I'd be leaving soon because of a war, though I didn't know that yet. In many respects, the death of the old woman was my end in Tégéso anyway. It wasn't about the way people treated me. It was how I felt about myself.

Nothing I'd done there was what I had been sent there to do. Now I'd killed an old woman. What was the meaning of this? How had any of this love or witchcraft made my life or theirs any better?

A letter came on a logging truck addressed to me, Diomandé Adama, Whiteman, Tégéso village. On the seal, it read, "Devine," "Guess."

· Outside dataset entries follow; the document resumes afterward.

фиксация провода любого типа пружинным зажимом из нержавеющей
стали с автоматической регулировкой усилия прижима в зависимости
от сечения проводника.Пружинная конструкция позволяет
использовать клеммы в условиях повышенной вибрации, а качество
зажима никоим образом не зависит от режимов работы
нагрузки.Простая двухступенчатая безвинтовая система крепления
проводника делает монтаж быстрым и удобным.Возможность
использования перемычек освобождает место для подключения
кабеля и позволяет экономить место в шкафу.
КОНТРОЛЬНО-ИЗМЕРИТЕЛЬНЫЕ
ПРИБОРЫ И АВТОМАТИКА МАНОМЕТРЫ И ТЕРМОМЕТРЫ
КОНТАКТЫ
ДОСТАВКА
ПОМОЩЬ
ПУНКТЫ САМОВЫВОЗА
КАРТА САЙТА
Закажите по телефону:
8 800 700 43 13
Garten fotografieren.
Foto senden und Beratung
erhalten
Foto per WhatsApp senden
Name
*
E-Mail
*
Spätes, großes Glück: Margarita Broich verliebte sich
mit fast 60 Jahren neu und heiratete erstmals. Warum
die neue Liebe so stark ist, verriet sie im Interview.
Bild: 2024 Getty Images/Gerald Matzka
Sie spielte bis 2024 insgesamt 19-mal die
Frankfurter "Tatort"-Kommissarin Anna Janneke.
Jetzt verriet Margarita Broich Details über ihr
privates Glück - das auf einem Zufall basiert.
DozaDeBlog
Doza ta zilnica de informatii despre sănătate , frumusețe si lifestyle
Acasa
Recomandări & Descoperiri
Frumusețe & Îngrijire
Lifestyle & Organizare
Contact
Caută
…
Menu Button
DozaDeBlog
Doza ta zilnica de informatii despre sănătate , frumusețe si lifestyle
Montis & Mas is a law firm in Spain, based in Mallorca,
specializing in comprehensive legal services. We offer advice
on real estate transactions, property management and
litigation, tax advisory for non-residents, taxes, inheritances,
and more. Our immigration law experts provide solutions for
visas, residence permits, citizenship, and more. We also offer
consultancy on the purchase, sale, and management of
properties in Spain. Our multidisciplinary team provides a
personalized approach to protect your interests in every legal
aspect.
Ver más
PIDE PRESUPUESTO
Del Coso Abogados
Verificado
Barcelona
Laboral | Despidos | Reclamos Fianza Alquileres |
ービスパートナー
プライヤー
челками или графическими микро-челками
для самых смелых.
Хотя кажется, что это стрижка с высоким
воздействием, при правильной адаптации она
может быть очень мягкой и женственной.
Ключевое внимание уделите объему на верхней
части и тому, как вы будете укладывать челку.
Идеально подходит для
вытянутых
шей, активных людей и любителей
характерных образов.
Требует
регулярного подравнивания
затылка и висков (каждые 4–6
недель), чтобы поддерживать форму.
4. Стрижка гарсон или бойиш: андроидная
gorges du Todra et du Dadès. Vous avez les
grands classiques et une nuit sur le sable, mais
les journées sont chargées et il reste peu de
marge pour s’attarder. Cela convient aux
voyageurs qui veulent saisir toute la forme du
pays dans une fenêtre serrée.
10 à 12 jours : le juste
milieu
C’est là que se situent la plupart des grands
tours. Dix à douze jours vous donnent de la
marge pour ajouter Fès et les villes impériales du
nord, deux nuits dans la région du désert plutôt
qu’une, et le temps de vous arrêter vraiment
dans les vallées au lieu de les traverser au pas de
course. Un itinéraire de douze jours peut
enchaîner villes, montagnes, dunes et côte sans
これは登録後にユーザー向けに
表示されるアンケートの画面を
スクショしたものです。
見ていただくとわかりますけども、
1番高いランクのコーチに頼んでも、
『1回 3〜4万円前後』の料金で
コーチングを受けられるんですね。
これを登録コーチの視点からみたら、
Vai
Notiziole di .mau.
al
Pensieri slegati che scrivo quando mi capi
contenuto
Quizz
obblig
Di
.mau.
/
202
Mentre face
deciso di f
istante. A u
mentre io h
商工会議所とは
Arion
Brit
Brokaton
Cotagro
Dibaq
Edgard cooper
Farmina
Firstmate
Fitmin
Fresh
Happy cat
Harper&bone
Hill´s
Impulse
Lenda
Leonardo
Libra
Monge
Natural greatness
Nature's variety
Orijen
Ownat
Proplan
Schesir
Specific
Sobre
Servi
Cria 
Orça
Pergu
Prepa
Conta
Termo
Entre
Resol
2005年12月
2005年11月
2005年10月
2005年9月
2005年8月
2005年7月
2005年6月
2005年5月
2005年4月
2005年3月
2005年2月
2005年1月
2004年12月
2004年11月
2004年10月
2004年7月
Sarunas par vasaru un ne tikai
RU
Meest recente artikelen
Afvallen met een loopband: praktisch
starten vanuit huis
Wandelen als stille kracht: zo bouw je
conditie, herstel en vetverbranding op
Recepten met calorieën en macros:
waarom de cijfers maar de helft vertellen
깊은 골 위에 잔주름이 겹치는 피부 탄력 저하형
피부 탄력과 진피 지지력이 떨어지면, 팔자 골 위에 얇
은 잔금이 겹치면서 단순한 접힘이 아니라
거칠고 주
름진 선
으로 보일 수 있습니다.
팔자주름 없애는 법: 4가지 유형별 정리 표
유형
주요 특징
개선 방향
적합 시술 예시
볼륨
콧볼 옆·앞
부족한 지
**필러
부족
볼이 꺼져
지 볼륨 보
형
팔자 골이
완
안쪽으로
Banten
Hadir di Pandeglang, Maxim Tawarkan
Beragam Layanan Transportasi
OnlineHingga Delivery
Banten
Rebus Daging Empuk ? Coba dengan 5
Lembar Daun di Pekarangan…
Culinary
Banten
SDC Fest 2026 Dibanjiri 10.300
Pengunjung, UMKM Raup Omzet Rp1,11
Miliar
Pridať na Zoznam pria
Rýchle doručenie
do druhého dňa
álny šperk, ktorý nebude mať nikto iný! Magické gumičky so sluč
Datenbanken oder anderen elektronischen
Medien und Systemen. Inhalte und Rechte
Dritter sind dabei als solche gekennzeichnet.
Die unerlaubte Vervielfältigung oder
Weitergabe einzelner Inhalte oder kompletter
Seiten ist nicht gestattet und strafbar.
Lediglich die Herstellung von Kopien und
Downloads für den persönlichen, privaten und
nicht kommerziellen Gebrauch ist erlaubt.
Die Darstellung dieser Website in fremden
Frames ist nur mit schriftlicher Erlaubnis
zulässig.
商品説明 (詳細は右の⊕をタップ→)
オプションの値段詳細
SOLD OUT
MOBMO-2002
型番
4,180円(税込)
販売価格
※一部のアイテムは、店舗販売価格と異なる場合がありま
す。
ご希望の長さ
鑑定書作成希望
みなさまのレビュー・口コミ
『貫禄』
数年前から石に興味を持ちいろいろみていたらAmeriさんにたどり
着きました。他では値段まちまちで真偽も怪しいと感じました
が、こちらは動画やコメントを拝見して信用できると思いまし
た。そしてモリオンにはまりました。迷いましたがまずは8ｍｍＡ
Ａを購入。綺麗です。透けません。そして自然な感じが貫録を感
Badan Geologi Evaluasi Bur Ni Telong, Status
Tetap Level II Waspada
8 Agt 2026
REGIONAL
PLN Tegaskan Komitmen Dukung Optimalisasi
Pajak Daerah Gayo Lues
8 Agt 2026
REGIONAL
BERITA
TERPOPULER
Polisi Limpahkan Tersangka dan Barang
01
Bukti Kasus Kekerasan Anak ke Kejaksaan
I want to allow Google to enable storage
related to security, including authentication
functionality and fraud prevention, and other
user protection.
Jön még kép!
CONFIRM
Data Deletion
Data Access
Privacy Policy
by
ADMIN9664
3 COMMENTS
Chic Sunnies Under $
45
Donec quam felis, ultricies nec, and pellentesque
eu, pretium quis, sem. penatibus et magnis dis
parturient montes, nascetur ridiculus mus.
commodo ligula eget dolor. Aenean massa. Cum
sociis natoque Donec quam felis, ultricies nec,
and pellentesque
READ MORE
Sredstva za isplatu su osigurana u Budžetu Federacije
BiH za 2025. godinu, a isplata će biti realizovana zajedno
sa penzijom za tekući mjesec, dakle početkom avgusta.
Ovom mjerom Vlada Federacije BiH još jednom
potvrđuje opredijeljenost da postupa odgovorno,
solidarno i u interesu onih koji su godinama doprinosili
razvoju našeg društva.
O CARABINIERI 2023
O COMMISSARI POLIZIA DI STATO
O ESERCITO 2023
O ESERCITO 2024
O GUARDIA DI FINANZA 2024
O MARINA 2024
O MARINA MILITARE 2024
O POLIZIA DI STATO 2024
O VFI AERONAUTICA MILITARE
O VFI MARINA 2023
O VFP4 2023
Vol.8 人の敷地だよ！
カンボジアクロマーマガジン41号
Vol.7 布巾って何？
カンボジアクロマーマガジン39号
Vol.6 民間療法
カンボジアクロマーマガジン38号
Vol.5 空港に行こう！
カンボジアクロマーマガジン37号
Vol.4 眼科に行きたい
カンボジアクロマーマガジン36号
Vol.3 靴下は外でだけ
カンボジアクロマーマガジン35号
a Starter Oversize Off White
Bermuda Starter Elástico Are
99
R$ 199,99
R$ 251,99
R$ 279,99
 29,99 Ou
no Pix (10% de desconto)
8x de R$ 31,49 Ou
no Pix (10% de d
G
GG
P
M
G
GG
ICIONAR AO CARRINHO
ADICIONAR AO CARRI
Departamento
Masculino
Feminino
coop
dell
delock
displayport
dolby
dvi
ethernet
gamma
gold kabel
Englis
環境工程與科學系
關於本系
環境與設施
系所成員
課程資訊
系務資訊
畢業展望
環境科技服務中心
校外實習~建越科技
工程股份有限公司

Inside, there was an address in Abidjan. The words on the paper said simply, "I wait for you as on the new moon."

I took a transport to Séguéla the next day, was in Abidjan within three. The address was in a squalid and dangerous neighbourhood of Adjamé, and as I made my way through the fetid alleyways of tin-roofed shacks in the darkening evening, youths and menacing toughs followed in my wake. At her shack, I rapped on the door. Sogbo opened it. His smile was broad and open under his thin moustache. He said, "Adama! I told you that you would visit my house. Come in, Mariam will prepare a special meal, a feast. I hear my mother has died. I'm very sorry for that. But first I thank you for the help you gave Mariam so that she and my son could join me here."

In the corner, in the lamplight, she was spreading shea butter on her chest; unconquerable, unknowable, as beautiful and resolute as always. She did not look up at me.